(STUDY TEXT):
╭──

Factory Boss Fined After Ignoring Enforcement Notice

The Owner of a former factory has been fined after breaching the requirements of a Fire Safety Prohibition Notice.

Devon and Somerset Fire and Rescue Service (DSFRS) officers inspected a factory called Zigzag in Glastonbury. The premises is a large former three-storey factory, and was found to have all floors in use providing various functions, such as a large kitchen area with LPG gas cooker and wood burning oven on the ground floor; a cinema and art gallery on the first floor and a even yurt located on the second floor used for a place of contemplation!

The inspection identified several serious deficiencies in the fire safety provisions including a lack of a suitable automatic fire detection and warning system, an external stair in such a poor state it was not even safe to use, an internal wooden stair which was open to all levels offering no protection in the event of a fire, excessive travel distances to exits a lack of fire exit signs and lack of emergency lighting. Due to the dangerous conditions found at the premises a Prohibition Notice was served by the visiting fire officer – effectively stopping use of the building until such time as the requirements of the Notice are complied with.

Following the serving of the Prohibition Notice, officers made several visits to the premises as it was recognised that the extent of work and funds available to its owner would mean it may take considerable time to bring the premises up to the required standard. During this time the Prohibition Notice remained in force and the owner was reminded of the requirements of the notice.

A year later, another inspection of the premises was carried out by DSFRS and it found evidence that the requirements of the notice had been breached on a number of occasions. During a subsequent interview, the owner admitted that he had allowed the use of the upper floors even though he knew the Prohibition Notice remained in force!

The owner appeared at Taunton Crown Court on 29 September 2017 and pleaded guilty to breaching the requirements of a Prohibition Notice. He was ordered to pay a fine of £500 and a £500 contribution towards costs incurred by the Fire Authority.

The court heard how the owner was fully aware of the notice and the restrictions imposed on his premises. Without implementing any suitable measures or obtaining advice he allowed the upper floors to be used knowingly putting people at risk. His actions demonstrate a complete disregard to the safety of himself and others.

The decision to serve a prohibition notice is not taken lightly and is only issued where there is a serious and imminent risk of death or serious injury in the event of a fire. These must always be followed, or if you don’t agree with what an Officer is requiring, they should be appealed at the earliest opportunity – they should never be ignored though.

╰──

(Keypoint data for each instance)
╭──

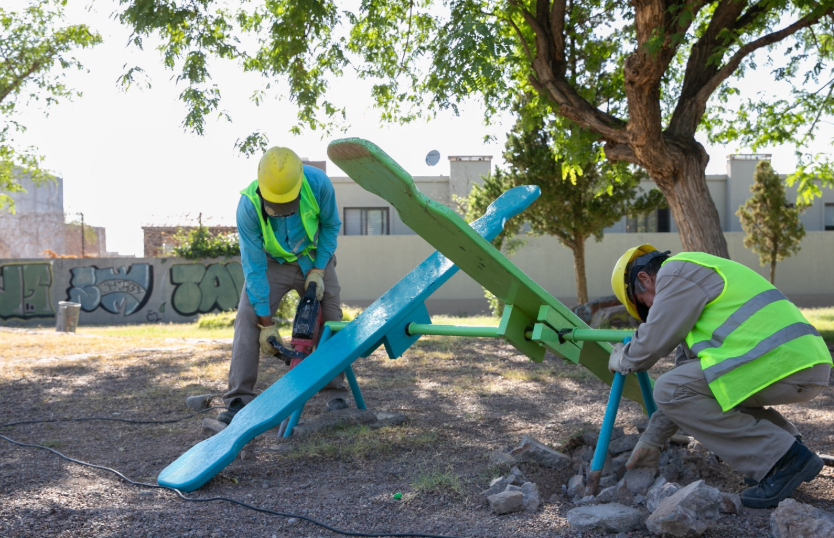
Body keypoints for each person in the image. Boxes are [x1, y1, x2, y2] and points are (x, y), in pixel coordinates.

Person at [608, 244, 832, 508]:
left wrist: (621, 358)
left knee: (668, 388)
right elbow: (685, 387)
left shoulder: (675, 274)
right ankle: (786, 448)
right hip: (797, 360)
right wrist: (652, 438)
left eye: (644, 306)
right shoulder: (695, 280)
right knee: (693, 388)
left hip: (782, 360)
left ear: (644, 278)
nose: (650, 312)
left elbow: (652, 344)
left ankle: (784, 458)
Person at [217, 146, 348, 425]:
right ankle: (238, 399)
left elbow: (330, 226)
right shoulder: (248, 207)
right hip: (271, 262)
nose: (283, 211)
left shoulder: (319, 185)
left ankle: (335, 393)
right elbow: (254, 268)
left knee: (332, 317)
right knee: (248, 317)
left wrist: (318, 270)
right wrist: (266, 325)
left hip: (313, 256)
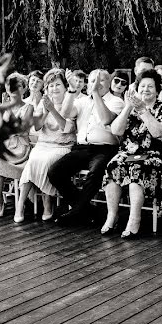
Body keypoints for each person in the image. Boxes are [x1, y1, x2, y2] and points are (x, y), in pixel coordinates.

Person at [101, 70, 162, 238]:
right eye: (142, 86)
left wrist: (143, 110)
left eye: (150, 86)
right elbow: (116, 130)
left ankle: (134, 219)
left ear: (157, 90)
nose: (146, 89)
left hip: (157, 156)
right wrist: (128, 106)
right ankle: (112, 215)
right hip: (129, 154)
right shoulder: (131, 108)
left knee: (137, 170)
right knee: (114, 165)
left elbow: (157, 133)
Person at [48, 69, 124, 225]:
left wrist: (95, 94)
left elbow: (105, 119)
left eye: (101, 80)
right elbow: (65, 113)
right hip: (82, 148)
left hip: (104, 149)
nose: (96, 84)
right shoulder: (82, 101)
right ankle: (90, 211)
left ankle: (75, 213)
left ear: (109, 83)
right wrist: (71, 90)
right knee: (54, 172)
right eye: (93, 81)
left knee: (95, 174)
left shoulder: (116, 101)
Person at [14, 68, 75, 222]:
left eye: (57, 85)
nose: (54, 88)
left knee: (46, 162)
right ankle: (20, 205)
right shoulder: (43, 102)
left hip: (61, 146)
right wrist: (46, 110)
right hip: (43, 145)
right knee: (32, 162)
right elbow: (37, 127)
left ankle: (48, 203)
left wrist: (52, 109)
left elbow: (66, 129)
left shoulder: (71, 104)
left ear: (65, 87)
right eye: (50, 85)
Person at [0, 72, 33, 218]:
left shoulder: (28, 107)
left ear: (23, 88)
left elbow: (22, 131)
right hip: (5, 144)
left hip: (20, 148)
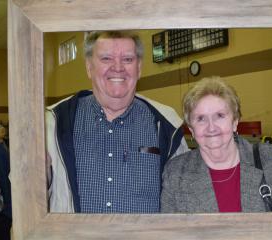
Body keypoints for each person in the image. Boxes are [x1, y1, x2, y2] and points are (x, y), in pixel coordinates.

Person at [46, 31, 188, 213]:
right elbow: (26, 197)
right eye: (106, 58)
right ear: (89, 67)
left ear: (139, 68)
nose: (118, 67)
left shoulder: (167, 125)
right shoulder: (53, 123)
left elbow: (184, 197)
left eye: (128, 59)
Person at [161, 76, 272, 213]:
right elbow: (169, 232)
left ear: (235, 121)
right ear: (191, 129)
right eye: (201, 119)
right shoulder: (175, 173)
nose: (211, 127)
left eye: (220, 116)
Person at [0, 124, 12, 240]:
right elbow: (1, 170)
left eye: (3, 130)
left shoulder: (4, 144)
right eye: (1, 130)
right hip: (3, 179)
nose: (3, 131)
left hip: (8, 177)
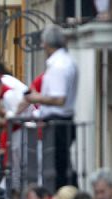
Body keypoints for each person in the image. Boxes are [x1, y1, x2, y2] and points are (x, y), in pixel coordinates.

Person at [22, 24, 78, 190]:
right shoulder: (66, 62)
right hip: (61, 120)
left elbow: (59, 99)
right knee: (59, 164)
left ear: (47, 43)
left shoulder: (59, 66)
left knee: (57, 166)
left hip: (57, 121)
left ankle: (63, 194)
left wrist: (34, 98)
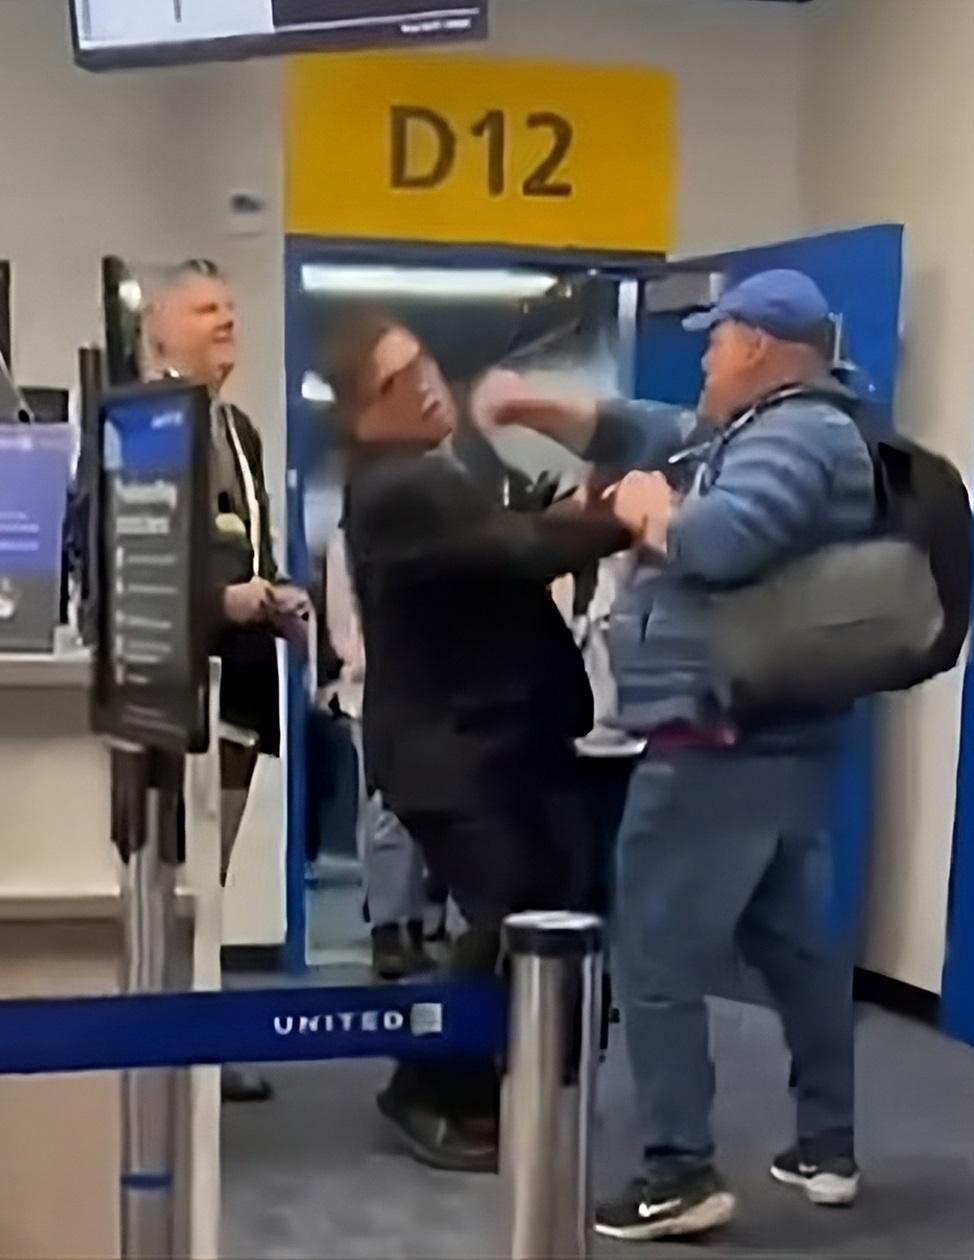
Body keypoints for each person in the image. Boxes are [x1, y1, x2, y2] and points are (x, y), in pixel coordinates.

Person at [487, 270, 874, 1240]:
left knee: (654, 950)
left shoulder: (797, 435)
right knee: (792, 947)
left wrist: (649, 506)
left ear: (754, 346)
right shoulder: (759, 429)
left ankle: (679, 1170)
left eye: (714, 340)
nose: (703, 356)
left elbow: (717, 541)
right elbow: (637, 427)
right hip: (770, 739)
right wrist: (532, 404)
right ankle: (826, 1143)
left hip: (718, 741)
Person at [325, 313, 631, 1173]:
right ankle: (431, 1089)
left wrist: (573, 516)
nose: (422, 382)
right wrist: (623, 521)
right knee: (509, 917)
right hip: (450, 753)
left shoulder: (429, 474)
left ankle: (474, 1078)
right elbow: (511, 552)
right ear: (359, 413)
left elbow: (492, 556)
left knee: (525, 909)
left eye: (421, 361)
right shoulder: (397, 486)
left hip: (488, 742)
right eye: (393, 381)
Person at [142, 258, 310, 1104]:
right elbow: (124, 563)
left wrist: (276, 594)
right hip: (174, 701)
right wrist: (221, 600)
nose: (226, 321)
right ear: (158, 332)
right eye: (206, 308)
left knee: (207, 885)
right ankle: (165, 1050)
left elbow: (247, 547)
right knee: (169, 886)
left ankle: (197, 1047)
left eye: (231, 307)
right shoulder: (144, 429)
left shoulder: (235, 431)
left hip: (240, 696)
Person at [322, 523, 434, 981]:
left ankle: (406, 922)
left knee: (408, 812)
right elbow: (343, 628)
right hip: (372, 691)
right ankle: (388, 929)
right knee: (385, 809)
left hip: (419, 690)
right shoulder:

╰──

(YOUR INSTRUCTIONS): Reproduce the factory fine article word for word, starting at "Following the serving" and ending at "remained in force!". Rely only on the factory fine article and not on the data.

(PROBLEM SOLUTION):
Following the serving of the Prohibition Notice, officers made several visits to the premises as it was recognised that the extent of work and funds available to its owner would mean it may take considerable time to bring the premises up to the required standard. During this time the Prohibition Notice remained in force and the owner was reminded of the requirements of the notice.

A year later, another inspection of the premises was carried out by DSFRS and it found evidence that the requirements of the notice had been breached on a number of occasions. During a subsequent interview, the owner admitted that he had allowed the use of the upper floors even though he knew the Prohibition Notice remained in force!